### 演習用の行
■ ■ ■ ■ ■

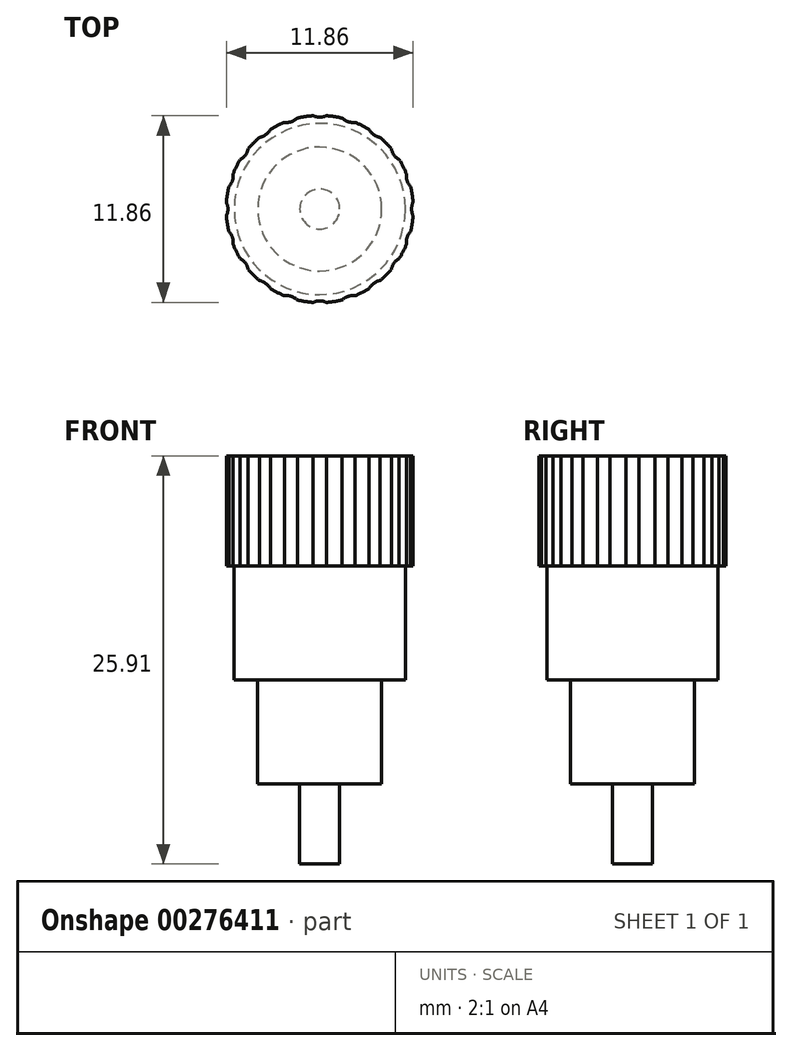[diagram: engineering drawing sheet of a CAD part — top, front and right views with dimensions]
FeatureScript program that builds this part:
annotation { "Feature Type Name" : "Feature", "Feature Type Description" : "" }
export const myFeature = defineFeature(function(context is Context, id is Id, definition is map)
    precondition{}
    {
        {
            var Q0;
            Q0=qCreatedBy(makeId("Front.planeOp"),FACE);
            var sketch = newSketch(context, id + "F0", { "sketchPlane" : qUnion([Q0])});
            skLineSegment(sketch, "E0", {"start": v(0, -6.98) * mm, "end": v(0, 66.06) * mm, "construction": true});
            skLineSegment(sketch, "E1", {"start": v(0, 20.83) * mm, "end": v(5.94, 20.83) * mm});
            skLineSegment(sketch, "E2", {"start": v(5.94, 20.83) * mm, "end": v(5.94, 13.84) * mm});
            skLineSegment(sketch, "E3", {"start": v(5.94, 13.84) * mm, "end": v(5.44, 13.84) * mm});
            skLineSegment(sketch, "E4", {"start": v(5.44, 13.84) * mm, "end": v(5.44, 6.6) * mm});
            skLineSegment(sketch, "E5", {"start": v(5.44, 6.6) * mm, "end": v(3.94, 6.6) * mm});
            skLineSegment(sketch, "E6", {"start": v(3.94, 6.6) * mm, "end": v(3.94, 0) * mm});
            skLineSegment(sketch, "E7", {"start": v(3.94, 0) * mm, "end": v(1.27, 0) * mm});
            skLineSegment(sketch, "E8", {"start": v(1.27, 0) * mm, "end": v(1.27, -5.08) * mm});
            skLineSegment(sketch, "E9", {"start": v(1.27, -5.08) * mm, "end": v(0, -5.08) * mm});
            skLineSegment(sketch, "E10", {"start": v(0, -5.08) * mm, "end": v(0, 20.83) * mm});
            skSolve(sketch);
        }
        {
            var Q0;
            Q0 = qSketchRegion(id + "F0", true);
            var Q1;
            Q1=sQuery(id+"F0.wireOp",EDGE,"E0");
            revolve(context, id + "F1", {"entities" : qUnion([Q0]), "axis" : qUnion([Q1]), "revolveType" : RevolveType.FULL});
        }
        {
            var Q0;
            Q0=makeQuery(id+"F1.opRevolve","SWEPT_FACE",FACE,{"disambiguationData":[OSD([sQuery(id+"F0.wireOp",EDGE,"E1")])]});
            var sketch = newSketch(context, id + "F2", { "sketchPlane" : qUnion([Q0])});
            skArc(sketch, "E11", {"start": v(0.43, 5.93) * mm, "mid": v(0, 5.83) * mm, "end": v(-0.43, 5.93) * mm});
            skArc(sketch, "E12", {"start": v(-0.43, 5.93) * mm, "mid": v(0, 5.94) * mm, "end": v(0.43, 5.93) * mm});
            skArc(sketch, "E13.1.0", {"start": v(-2.24, 5.5) * mm, "mid": v(-1.84, 5.65) * mm, "end": v(-1.43, 5.77) * mm});
            skArc(sketch, "E13.1.1", {"start": v(-1.43, 5.77) * mm, "mid": v(-1.8, 5.55) * mm, "end": v(-2.24, 5.5) * mm});
            skArc(sketch, "E13.2.0", {"start": v(-3.83, 4.54) * mm, "mid": v(-3.5, 4.8) * mm, "end": v(-3.14, 5.05) * mm});
            skArc(sketch, "E13.2.1", {"start": v(-3.14, 5.05) * mm, "mid": v(-3.43, 4.72) * mm, "end": v(-3.83, 4.54) * mm});
            skArc(sketch, "E13.3.0", {"start": v(-5.05, 3.14) * mm, "mid": v(-4.8, 3.5) * mm, "end": v(-4.54, 3.83) * mm});
            skArc(sketch, "E13.3.1", {"start": v(-4.54, 3.83) * mm, "mid": v(-4.72, 3.43) * mm, "end": v(-5.05, 3.14) * mm});
            skArc(sketch, "E13.4.0", {"start": v(-5.77, 1.43) * mm, "mid": v(-5.65, 1.84) * mm, "end": v(-5.5, 2.24) * mm});
            skArc(sketch, "E13.4.1", {"start": v(-5.5, 2.24) * mm, "mid": v(-5.55, 1.8) * mm, "end": v(-5.77, 1.43) * mm});
            skArc(sketch, "E13.5.0", {"start": v(-5.93, -0.43) * mm, "mid": v(-5.94, 0) * mm, "end": v(-5.93, 0.43) * mm});
            skArc(sketch, "E13.5.1", {"start": v(-5.93, 0.43) * mm, "mid": v(-5.83, 0) * mm, "end": v(-5.93, -0.43) * mm});
            skArc(sketch, "E13.6.0", {"start": v(-5.5, -2.24) * mm, "mid": v(-5.65, -1.84) * mm, "end": v(-5.77, -1.43) * mm});
            skArc(sketch, "E13.6.1", {"start": v(-5.77, -1.43) * mm, "mid": v(-5.55, -1.8) * mm, "end": v(-5.5, -2.24) * mm});
            skArc(sketch, "E13.7.0", {"start": v(-4.54, -3.83) * mm, "mid": v(-4.8, -3.5) * mm, "end": v(-5.05, -3.14) * mm});
            skArc(sketch, "E13.7.1", {"start": v(-5.05, -3.14) * mm, "mid": v(-4.72, -3.43) * mm, "end": v(-4.54, -3.83) * mm});
            skArc(sketch, "E13.8.0", {"start": v(-3.14, -5.05) * mm, "mid": v(-3.5, -4.8) * mm, "end": v(-3.83, -4.54) * mm});
            skArc(sketch, "E13.8.1", {"start": v(-3.83, -4.54) * mm, "mid": v(-3.43, -4.72) * mm, "end": v(-3.14, -5.05) * mm});
            skArc(sketch, "E13.9.0", {"start": v(-1.43, -5.77) * mm, "mid": v(-1.84, -5.65) * mm, "end": v(-2.24, -5.5) * mm});
            skArc(sketch, "E13.9.1", {"start": v(-2.24, -5.5) * mm, "mid": v(-1.8, -5.55) * mm, "end": v(-1.43, -5.77) * mm});
            skArc(sketch, "E13.10.0", {"start": v(0.43, -5.93) * mm, "mid": v(0, -5.94) * mm, "end": v(-0.43, -5.93) * mm});
            skArc(sketch, "E13.10.1", {"start": v(-0.43, -5.93) * mm, "mid": v(0, -5.83) * mm, "end": v(0.43, -5.93) * mm});
            skArc(sketch, "E13.11.0", {"start": v(2.24, -5.5) * mm, "mid": v(1.84, -5.65) * mm, "end": v(1.43, -5.77) * mm});
            skArc(sketch, "E13.11.1", {"start": v(1.43, -5.77) * mm, "mid": v(1.8, -5.55) * mm, "end": v(2.24, -5.5) * mm});
            skArc(sketch, "E13.12.0", {"start": v(3.83, -4.54) * mm, "mid": v(3.5, -4.8) * mm, "end": v(3.14, -5.05) * mm});
            skArc(sketch, "E13.12.1", {"start": v(3.14, -5.05) * mm, "mid": v(3.43, -4.72) * mm, "end": v(3.83, -4.54) * mm});
            skArc(sketch, "E13.13.0", {"start": v(5.05, -3.14) * mm, "mid": v(4.8, -3.5) * mm, "end": v(4.54, -3.83) * mm});
            skArc(sketch, "E13.13.1", {"start": v(4.54, -3.83) * mm, "mid": v(4.72, -3.43) * mm, "end": v(5.05, -3.14) * mm});
            skArc(sketch, "E13.14.0", {"start": v(5.77, -1.43) * mm, "mid": v(5.65, -1.84) * mm, "end": v(5.5, -2.24) * mm});
            skArc(sketch, "E13.14.1", {"start": v(5.5, -2.24) * mm, "mid": v(5.55, -1.8) * mm, "end": v(5.77, -1.43) * mm});
            skArc(sketch, "E13.15.0", {"start": v(5.93, 0.43) * mm, "mid": v(5.94, 0) * mm, "end": v(5.93, -0.43) * mm});
            skArc(sketch, "E13.15.1", {"start": v(5.93, -0.43) * mm, "mid": v(5.83, 0) * mm, "end": v(5.93, 0.43) * mm});
            skArc(sketch, "E13.16.0", {"start": v(5.5, 2.24) * mm, "mid": v(5.65, 1.84) * mm, "end": v(5.77, 1.43) * mm});
            skArc(sketch, "E13.16.1", {"start": v(5.77, 1.43) * mm, "mid": v(5.55, 1.8) * mm, "end": v(5.5, 2.24) * mm});
            skArc(sketch, "E13.17.0", {"start": v(4.54, 3.83) * mm, "mid": v(4.8, 3.5) * mm, "end": v(5.05, 3.14) * mm});
            skArc(sketch, "E13.17.1", {"start": v(5.05, 3.14) * mm, "mid": v(4.72, 3.43) * mm, "end": v(4.54, 3.83) * mm});
            skArc(sketch, "E13.18.0", {"start": v(3.14, 5.05) * mm, "mid": v(3.5, 4.8) * mm, "end": v(3.83, 4.54) * mm});
            skArc(sketch, "E13.18.1", {"start": v(3.83, 4.54) * mm, "mid": v(3.43, 4.72) * mm, "end": v(3.14, 5.05) * mm});
            skArc(sketch, "E13.19.0", {"start": v(1.43, 5.77) * mm, "mid": v(1.84, 5.65) * mm, "end": v(2.24, 5.5) * mm});
            skArc(sketch, "E13.19.1", {"start": v(2.24, 5.5) * mm, "mid": v(1.8, 5.55) * mm, "end": v(1.43, 5.77) * mm});
            skSolve(sketch);
        }
        {
            var Q0;
            Q0 = qSketchRegion(id + "F2", true);
            extrude(context, id + "F3", {"entities" : qUnion([Q0]), "operationType" : NewBodyOperationType.REMOVE, "endBound" : BoundingType.THROUGH_ALL, "oppositeDirection" : true, "depth" : 25.4 * mm});
        }
    });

■ ■ ■ ■ ■

### 課題の説明
上の行のうち、最初の行から「export const myFeature」を含む行まで（両端を含む）を一字一句変えずに出力してください。図は出力に含めないこと。

### 出力結果
[diagram: engineering drawing sheet of a CAD part — top, front and right views with dimensions]
FeatureScript program that builds this part:
annotation { "Feature Type Name" : "Feature", "Feature Type Description" : "" }
export const myFeature = defineFeature(function(context is Context, id is Id, definition is map)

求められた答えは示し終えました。